= Excerpted passage =
* BEGIN *

K&N air filter, free-flowing exhaust, Edge boost elbow.

Quote:
or at least what would i be looking at costwise to achieve that kind of HP gain? how much (if any) mpg's will i loose? and will it shorten the life span of something like the injector pump, or anything else vital or extremely expensive?
You're #1 problem is the Bosch VP44 injector pump & if yours hasn't already failed it will -- it's not a matter of if, it's just a matter of when & I recently got my 3rd (I said 4th in an another earlier post but that was a mistake). All 1998.5 thru 2001 24-valve Dodge/Cummins trucks came with those pumps -- in 2002 they changed the fuel system completely & did away with that pump. Yes, you can switch to the newer system -- last I checked it would cost around $4500 (& that was several years ago).

But lucky for us there is now a solution -- you've no doubt seen the long, high-roof Freightliner "Sprinter" vans (also sold by Dodge & Mercedes) -- FedEx & other companies use 'em & they came with a 3.7L Mercedes V-6 diesel, but with the very same VP44 piece-of-junk pump. The problem is heat cycles & vibration on the computer & the fact that the Gov't. outlawed lead in solder -- the computer part of the pump heats up / cools down over & over again as you use your truck & the solder joints start to break loose. There's no way of fixing that problem either.

However, when the Freightliner vans started breaking down all over North America, evidently they gave Bosch an earful & Bosch re-designed the computer, making a "heavy duty" version for Frieghtliner that would withstand heat & vibration -- 2 killers of electrical circuits. To the best of my knowledge you cannot get the upgraded pump from Dodge but you can get it from Blue Chip Diesel in New Hampshire & there are probably other vendors / rebuilders who sell them (no affiliation w/ Blue Chip, just a happy customer). The top-of-the-line version is what I got & it costs $2150 -- yes you can get a rebuilt stock unit for about 1/2 that, but then you'll be right back where you started -- with a pump that you KNOW will fail someday.

Now then, once you get the injection pump issue taken care of, you can get larger injectors from different sources & I'm going to get the ones for the motorthome (275 HP) engine direct from Cummins rather than aftermarket -- my truck lasting another 14 years & longer is a lot more important to me than tire-smoking HP. Last I checked those injectors run about $600.

* END *

= Parts of the exercise =
A. From the injection pump post, quote the passage that begins at "K&N air filter, free-flowing" and stops after "or extremely expensive?".
B. Which dollar amounts does the injection pump post give?
C. In the injection pump post, which Dodge/Cummins trucks came with the Bosch VP44 injector pump?

= Data lines =
* BEGIN *

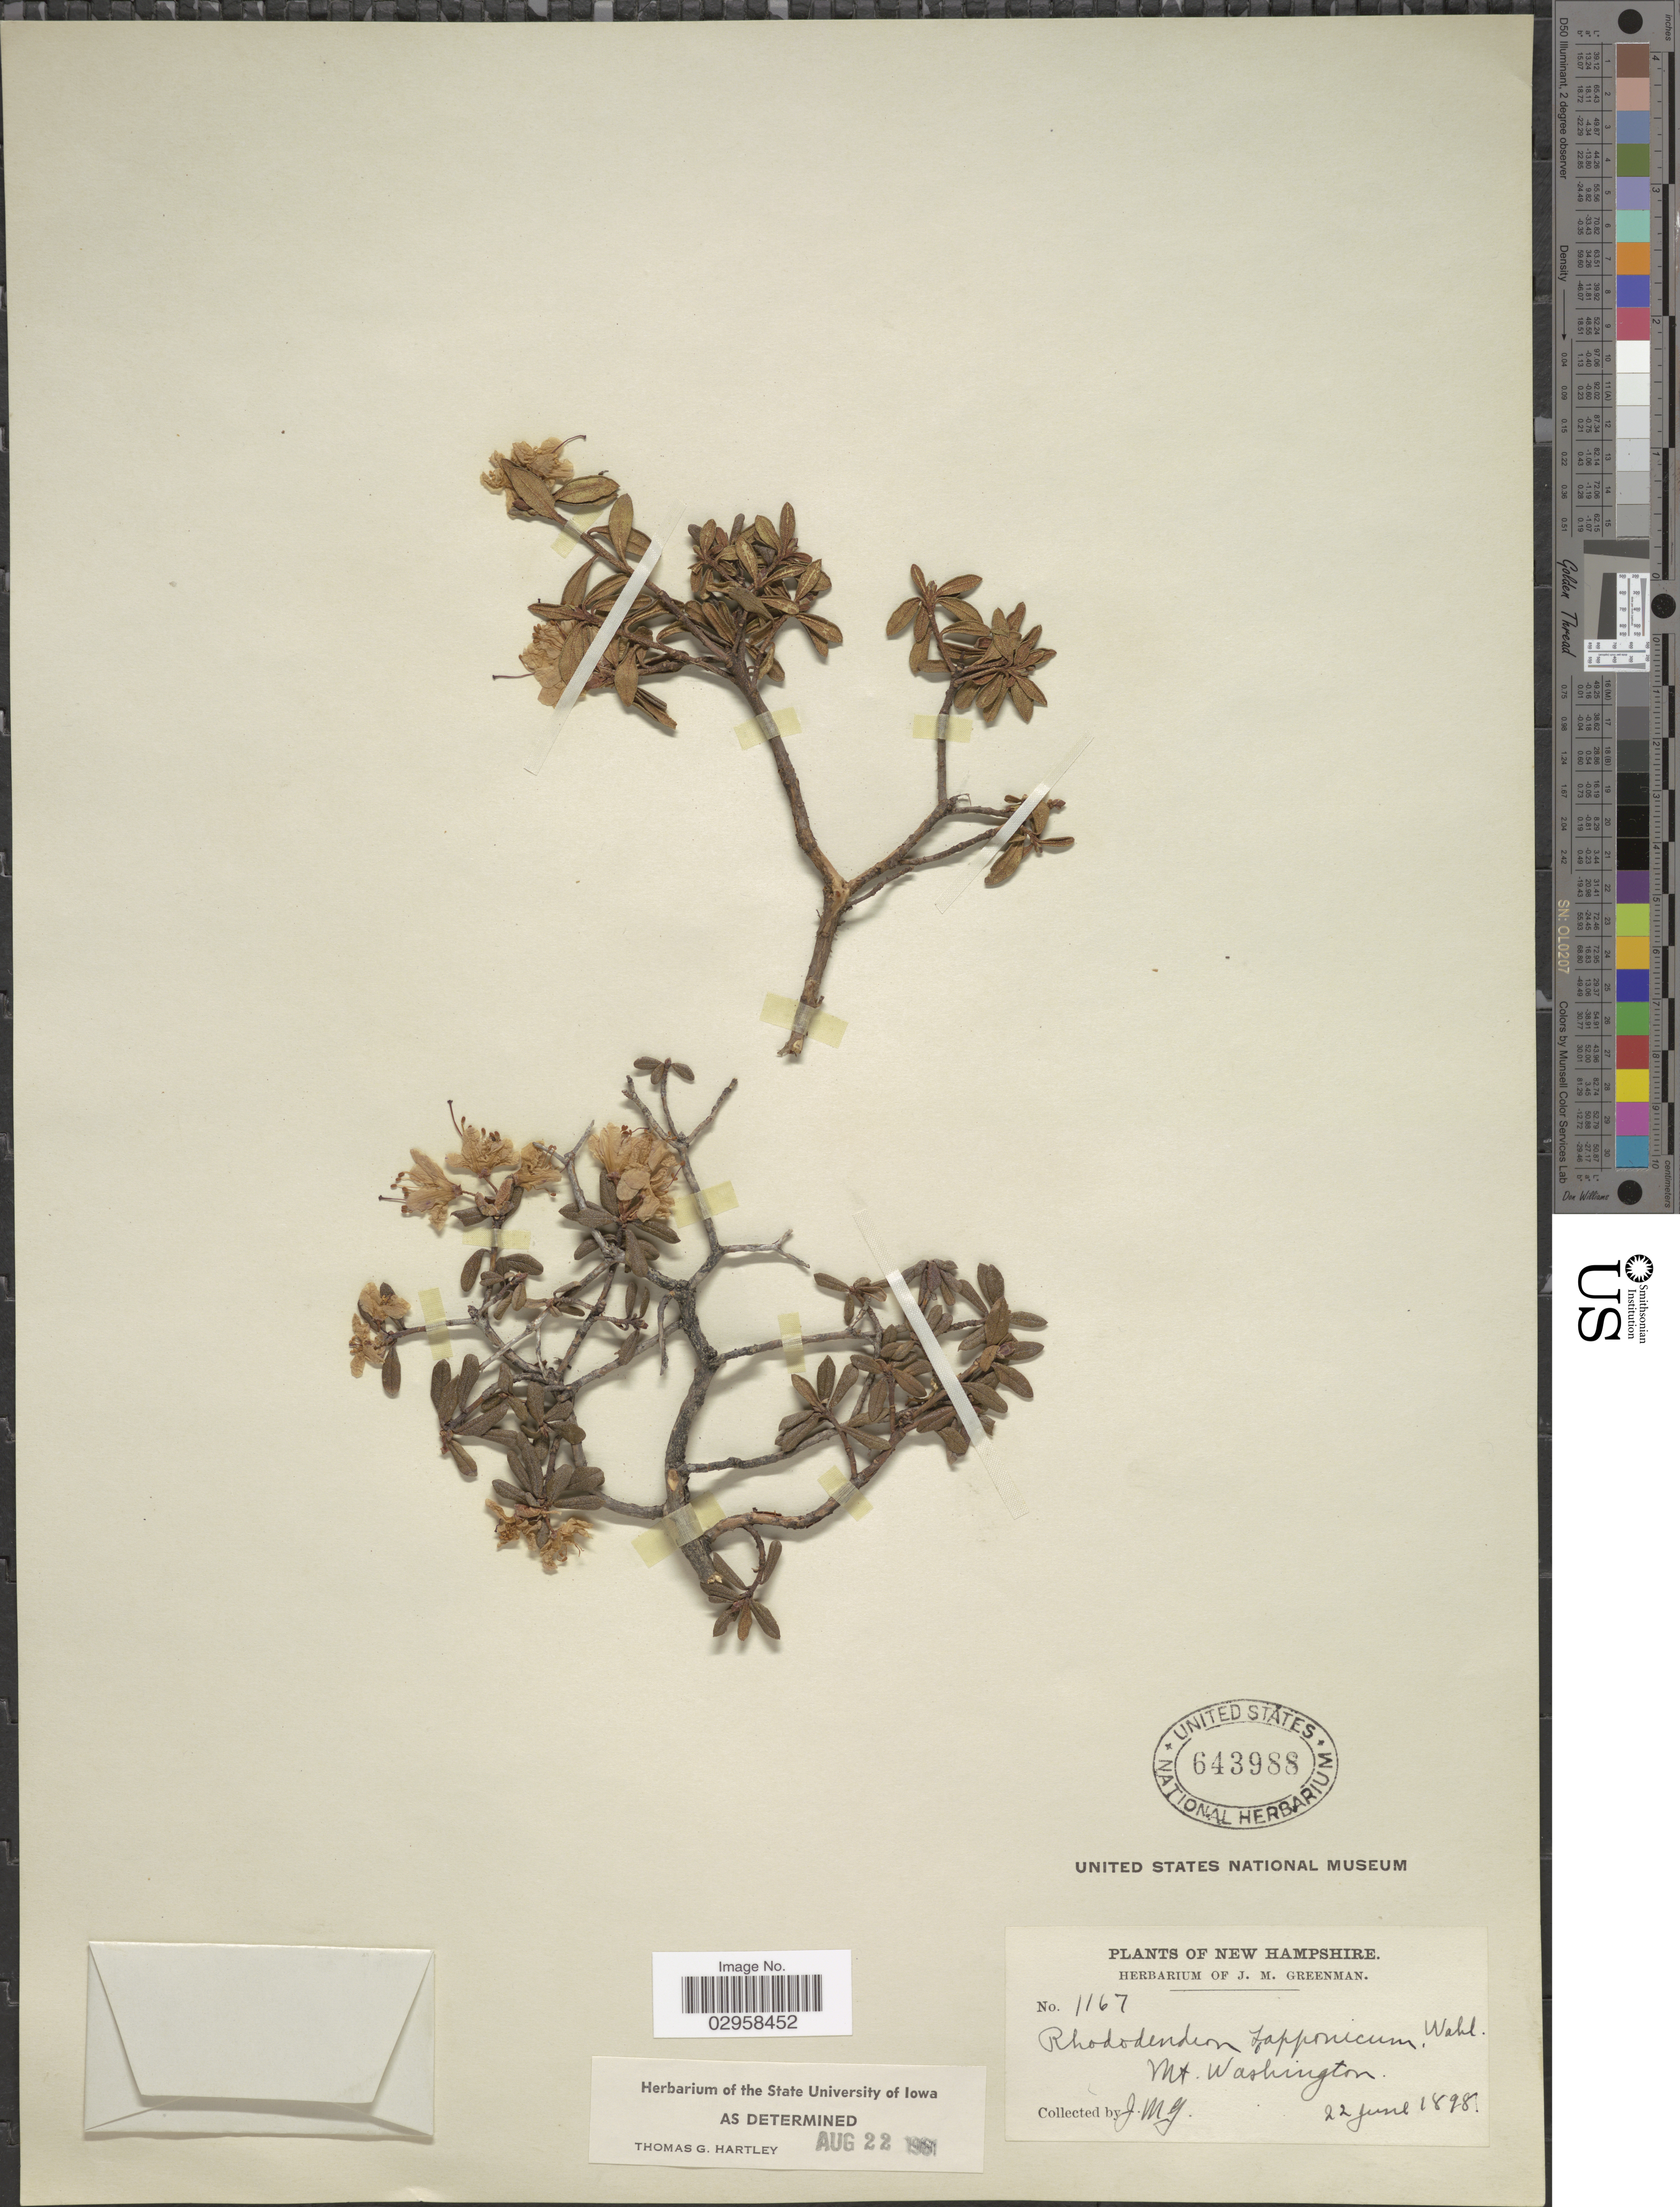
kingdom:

* END *

= Solutions to the exercise =
A.
K&N air filter, free-flowing exhaust, Edge boost elbow.

Quote:
or at least what would i be looking at costwise to achieve that kind of HP gain? how much (if any) mpg's will i loose? and will it shorten the life span of something like the injector pump, or anything else vital or extremely expensive?

B. $4500, $2150, $600

C. All 1998.5 through 2001 24-valve Dodge/Cummins trucks.